You "home owners" need to watch your back in any trade/business,
just look at Wall Street.

It isnt the #1 in lawsuits amongst the trades for nothing.

Not sure how you came to this comment, I searched the BBB, State Attorneys Office, Gov.org sites etc., and can't find any statistic listings.
Can you share your fact findings?


----------



## rodeo (Dec 1, 2007)

Roof related lawsuits are #1. Have heard this stat a few times. From googling around:

"Last year, Better Business Bureaus nationwide processed over 10,000 complaints against general contractors, and noted that roofing contractors consistently rank among the top five businesses receiving complaints and garnering report requests. "

http://newsblaze.com/story/2006070507304100003.mwir/topstory.html

"Over 50 percent of all construction litigation in the United States involves roofing. This is nearly four times more than the next highly litigated component, wall systems. Furthermore, 75 percent of all new roofs have reported leaks within the first five years"

http://www.arwmag.com/Articles/Column/fe9354a064059010VgnVCM100000f932a8c0

I was a little suprised to find this out because as slyfox alluded to, people are people, no matter what line of work - (especially wall street.)
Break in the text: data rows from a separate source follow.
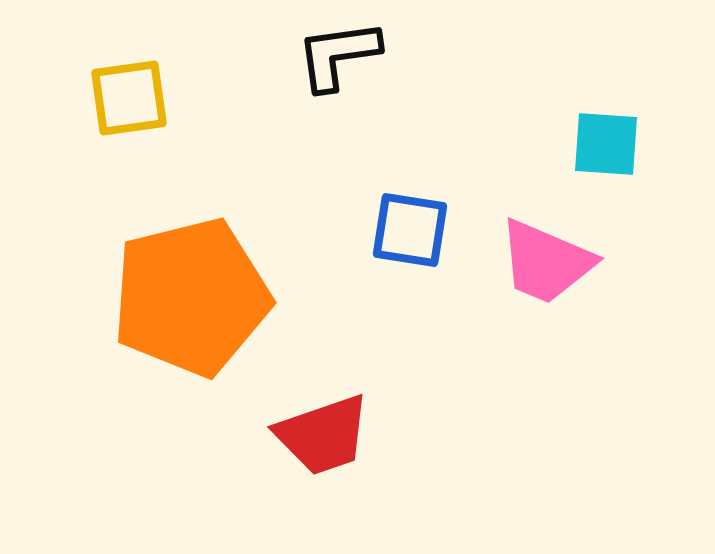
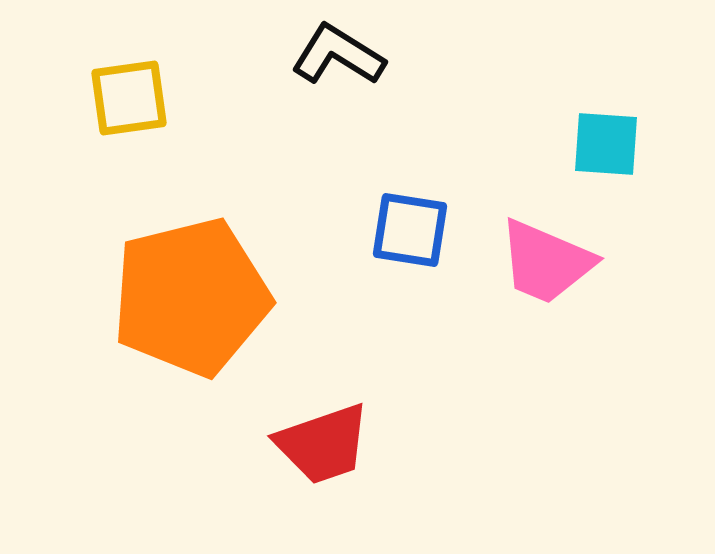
black L-shape: rotated 40 degrees clockwise
red trapezoid: moved 9 px down
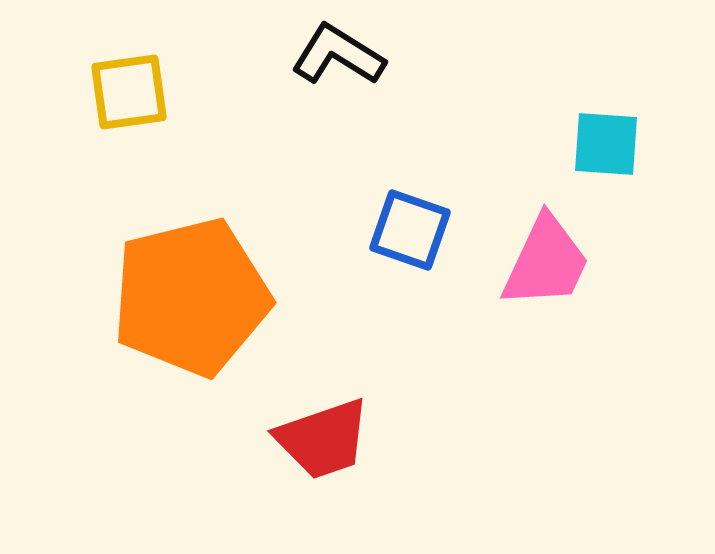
yellow square: moved 6 px up
blue square: rotated 10 degrees clockwise
pink trapezoid: rotated 88 degrees counterclockwise
red trapezoid: moved 5 px up
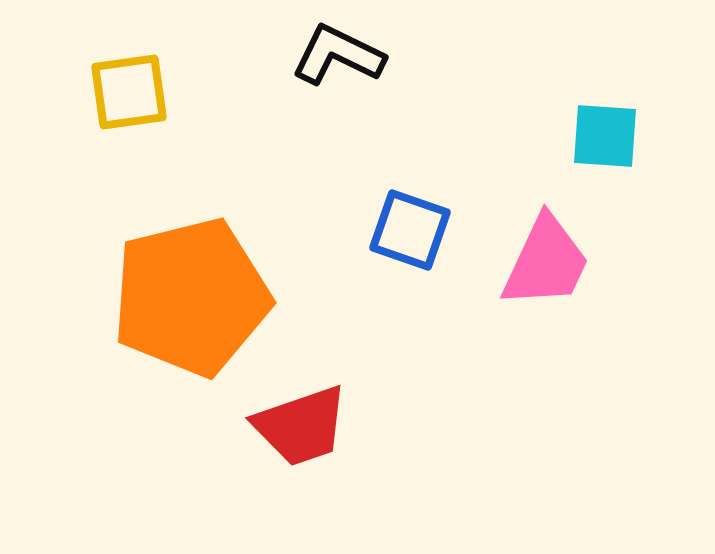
black L-shape: rotated 6 degrees counterclockwise
cyan square: moved 1 px left, 8 px up
red trapezoid: moved 22 px left, 13 px up
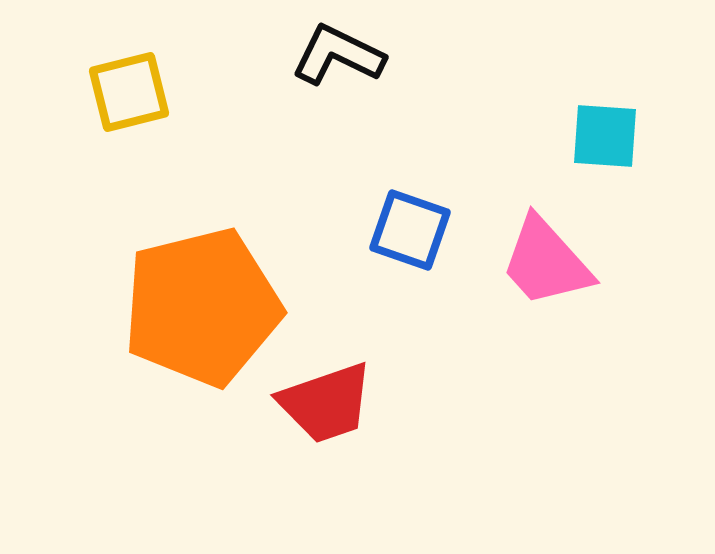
yellow square: rotated 6 degrees counterclockwise
pink trapezoid: rotated 113 degrees clockwise
orange pentagon: moved 11 px right, 10 px down
red trapezoid: moved 25 px right, 23 px up
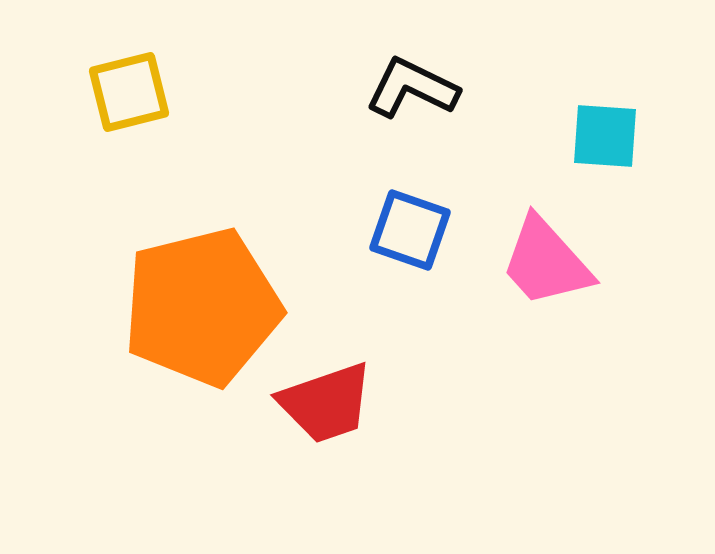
black L-shape: moved 74 px right, 33 px down
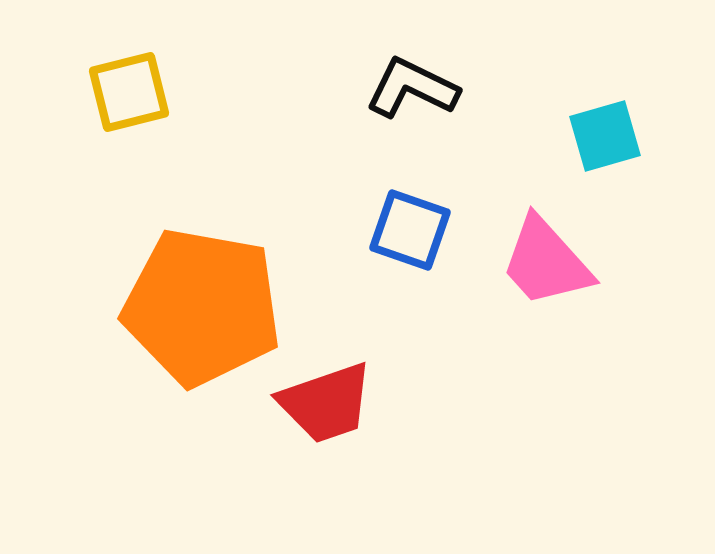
cyan square: rotated 20 degrees counterclockwise
orange pentagon: rotated 24 degrees clockwise
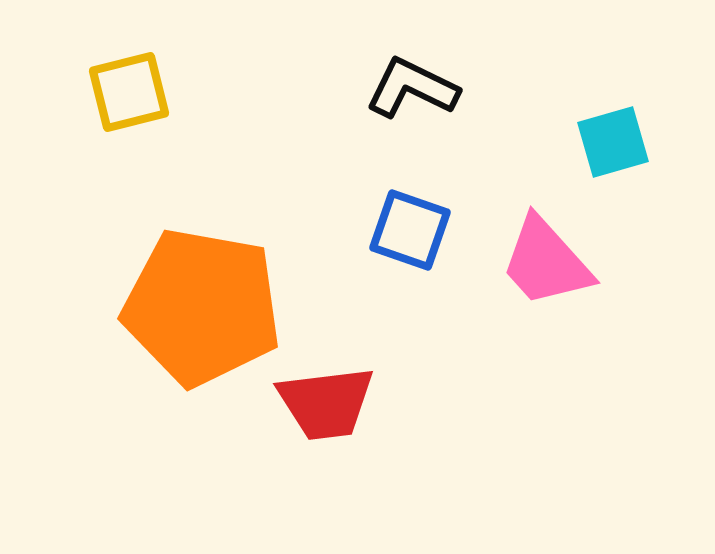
cyan square: moved 8 px right, 6 px down
red trapezoid: rotated 12 degrees clockwise
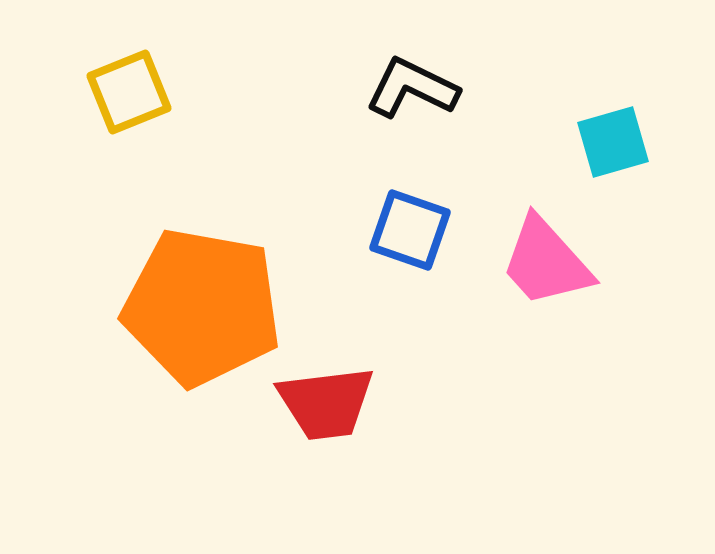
yellow square: rotated 8 degrees counterclockwise
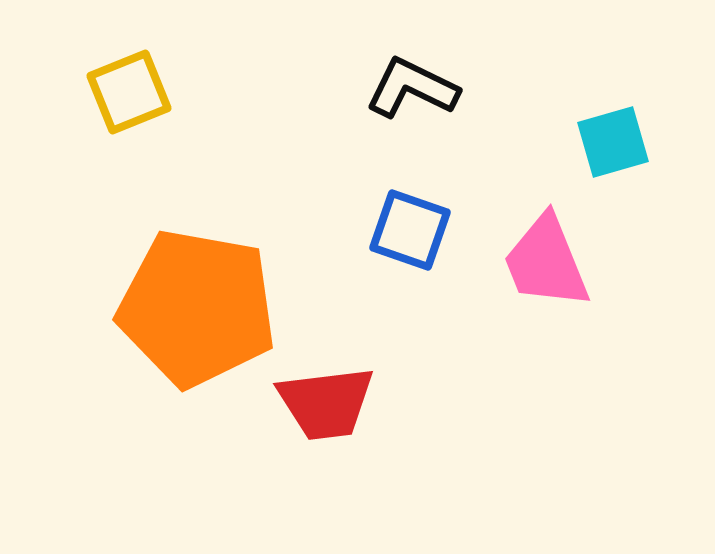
pink trapezoid: rotated 20 degrees clockwise
orange pentagon: moved 5 px left, 1 px down
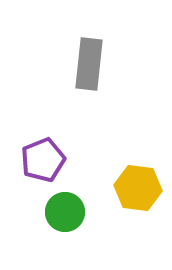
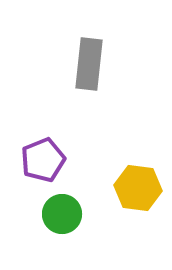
green circle: moved 3 px left, 2 px down
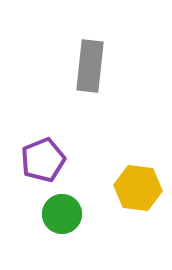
gray rectangle: moved 1 px right, 2 px down
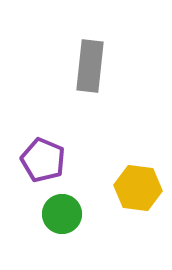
purple pentagon: rotated 27 degrees counterclockwise
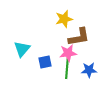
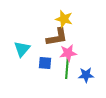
yellow star: rotated 30 degrees clockwise
brown L-shape: moved 22 px left
blue square: moved 1 px down; rotated 16 degrees clockwise
blue star: moved 3 px left, 5 px down
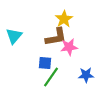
yellow star: rotated 24 degrees clockwise
brown L-shape: moved 1 px left
cyan triangle: moved 8 px left, 13 px up
pink star: moved 1 px right, 6 px up
green line: moved 16 px left, 9 px down; rotated 30 degrees clockwise
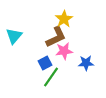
brown L-shape: rotated 15 degrees counterclockwise
pink star: moved 5 px left, 4 px down
blue square: rotated 32 degrees counterclockwise
blue star: moved 12 px up
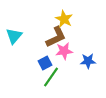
yellow star: rotated 12 degrees counterclockwise
blue star: moved 2 px right, 2 px up
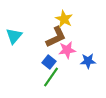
pink star: moved 3 px right, 1 px up
blue square: moved 4 px right, 1 px up; rotated 24 degrees counterclockwise
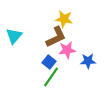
yellow star: rotated 18 degrees counterclockwise
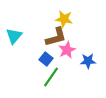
brown L-shape: rotated 10 degrees clockwise
pink star: rotated 18 degrees counterclockwise
blue square: moved 3 px left, 3 px up
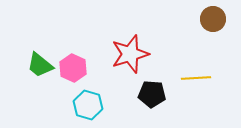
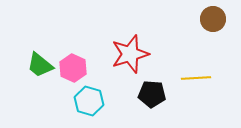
cyan hexagon: moved 1 px right, 4 px up
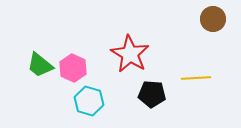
red star: rotated 24 degrees counterclockwise
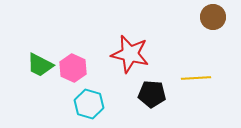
brown circle: moved 2 px up
red star: rotated 18 degrees counterclockwise
green trapezoid: rotated 12 degrees counterclockwise
cyan hexagon: moved 3 px down
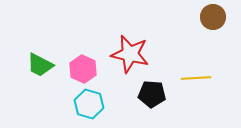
pink hexagon: moved 10 px right, 1 px down
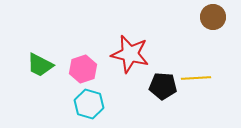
pink hexagon: rotated 16 degrees clockwise
black pentagon: moved 11 px right, 8 px up
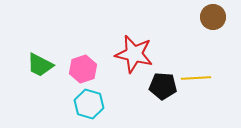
red star: moved 4 px right
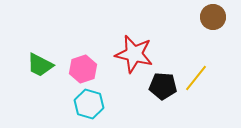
yellow line: rotated 48 degrees counterclockwise
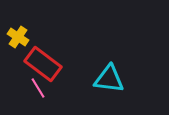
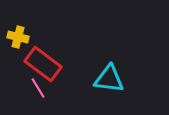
yellow cross: rotated 20 degrees counterclockwise
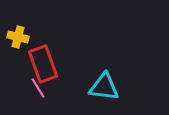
red rectangle: rotated 33 degrees clockwise
cyan triangle: moved 5 px left, 8 px down
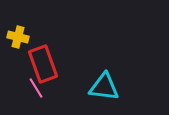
pink line: moved 2 px left
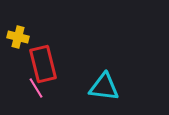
red rectangle: rotated 6 degrees clockwise
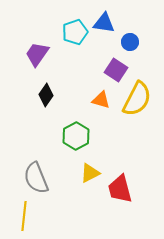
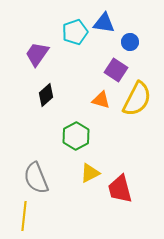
black diamond: rotated 15 degrees clockwise
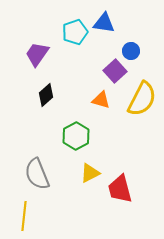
blue circle: moved 1 px right, 9 px down
purple square: moved 1 px left, 1 px down; rotated 15 degrees clockwise
yellow semicircle: moved 5 px right
gray semicircle: moved 1 px right, 4 px up
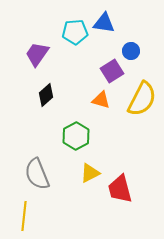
cyan pentagon: rotated 15 degrees clockwise
purple square: moved 3 px left; rotated 10 degrees clockwise
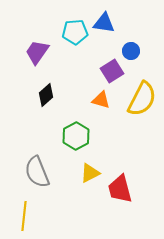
purple trapezoid: moved 2 px up
gray semicircle: moved 2 px up
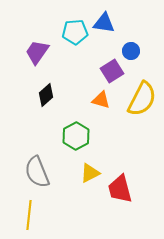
yellow line: moved 5 px right, 1 px up
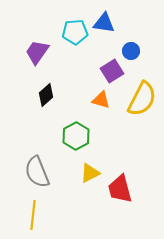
yellow line: moved 4 px right
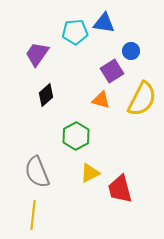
purple trapezoid: moved 2 px down
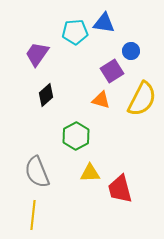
yellow triangle: rotated 25 degrees clockwise
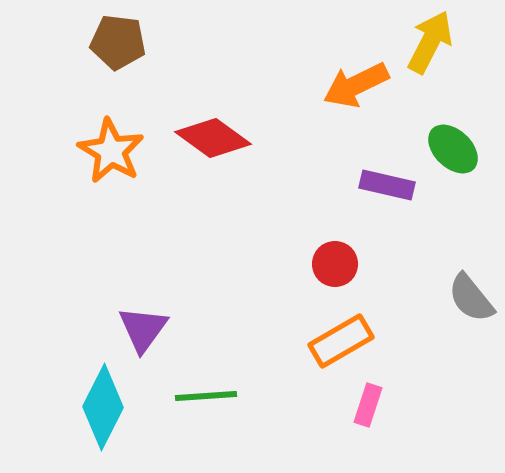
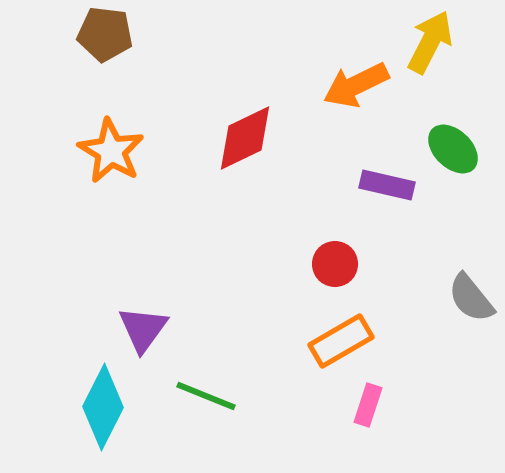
brown pentagon: moved 13 px left, 8 px up
red diamond: moved 32 px right; rotated 62 degrees counterclockwise
green line: rotated 26 degrees clockwise
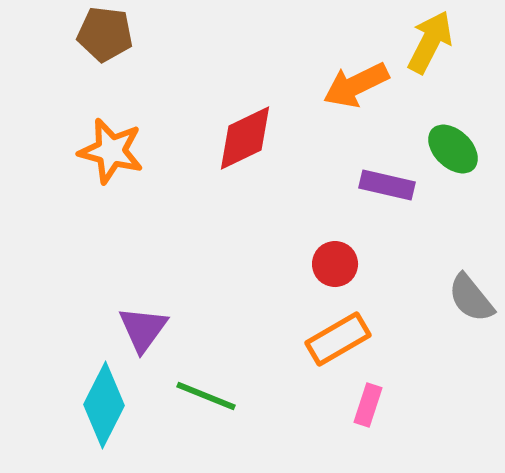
orange star: rotated 16 degrees counterclockwise
orange rectangle: moved 3 px left, 2 px up
cyan diamond: moved 1 px right, 2 px up
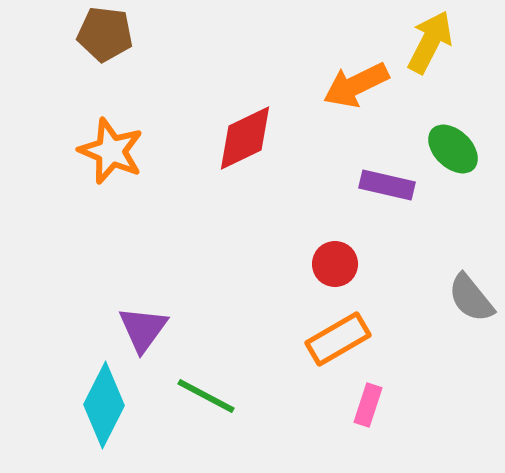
orange star: rotated 8 degrees clockwise
green line: rotated 6 degrees clockwise
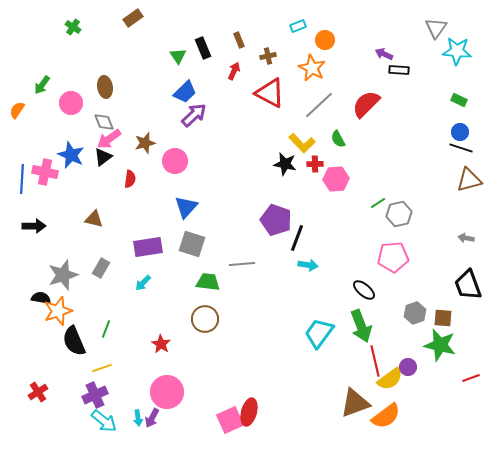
Yet there is something disturbing about roofing profession. I cant put my finger on it really. Slyfox seems like a great roofer but for every one like him, there are ten that will do a bad job - often with the homeowner thanking them for it, as most are understandably clueless about what constitutes a good roof job.


----------



## waterman1971 (Apr 19, 2009)

Weight can also be a consideration. A traditional hot mop does not rely on mechanical fasteners as does a brai roof.


----------



## Slyfox (Jun 13, 2008)

rodeo said:


> Roof related lawsuits are #1. Have heard this stat a few times. From googling around:
> 
> "Last year, Better Business Bureaus nationwide processed over 10,000 complaints against general contractors, and noted that roofing contractors consistently rank among the top five businesses receiving complaints and garnering report requests. "
> 
> ...


Thanks for the reply.

Not the concrete stats I was looking for but a good starting point.

Thank you.


----------



## arick (Feb 1, 2011)

*Another Option-Rubber!*

I have a 10 X 20 section of rubber that has been fine for 15 years and seems likely to go 5 more easy.Just another option:wink:


----------